Content starts
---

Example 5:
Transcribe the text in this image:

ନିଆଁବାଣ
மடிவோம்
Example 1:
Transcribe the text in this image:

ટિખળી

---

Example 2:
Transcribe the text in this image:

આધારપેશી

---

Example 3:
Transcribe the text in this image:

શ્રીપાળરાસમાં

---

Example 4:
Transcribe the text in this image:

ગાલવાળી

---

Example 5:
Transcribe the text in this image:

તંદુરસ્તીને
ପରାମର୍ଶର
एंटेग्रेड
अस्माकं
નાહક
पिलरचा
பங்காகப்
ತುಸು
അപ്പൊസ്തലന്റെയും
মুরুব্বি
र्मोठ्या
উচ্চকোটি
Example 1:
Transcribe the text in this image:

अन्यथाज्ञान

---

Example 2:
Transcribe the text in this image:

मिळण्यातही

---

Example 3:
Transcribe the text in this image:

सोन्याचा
Content ends
Work task: Every single record is to be set down again, unaltered.

Solution below:
---

Example 5:
Transcribe the text in this image:

ନିଆଁବାଣ
மடிவோம்
Example 1:
Transcribe the text in this image:

ટિખળી

---

Example 2:
Transcribe the text in this image:

આધારપેશી

---

Example 3:
Transcribe the text in this image:

શ્રીપાળરાસમાં

---

Example 4:
Transcribe the text in this image:

ગાલવાળી

---

Example 5:
Transcribe the text in this image:

તંદુરસ્તીને
ପରାମର୍ଶର
एंटेग्रेड
अस्माकं
નાહક
पिलरचा
பங்காகப்
ತುಸು
അപ്പൊസ്തലന്റെയും
মুরুব্বি
र्मोठ्या
উচ্চকোটি
Example 1:
Transcribe the text in this image:

अन्यथाज्ञान

---

Example 2:
Transcribe the text in this image:

मिळण्यातही

---

Example 3:
Transcribe the text in this image:

सोन्याचा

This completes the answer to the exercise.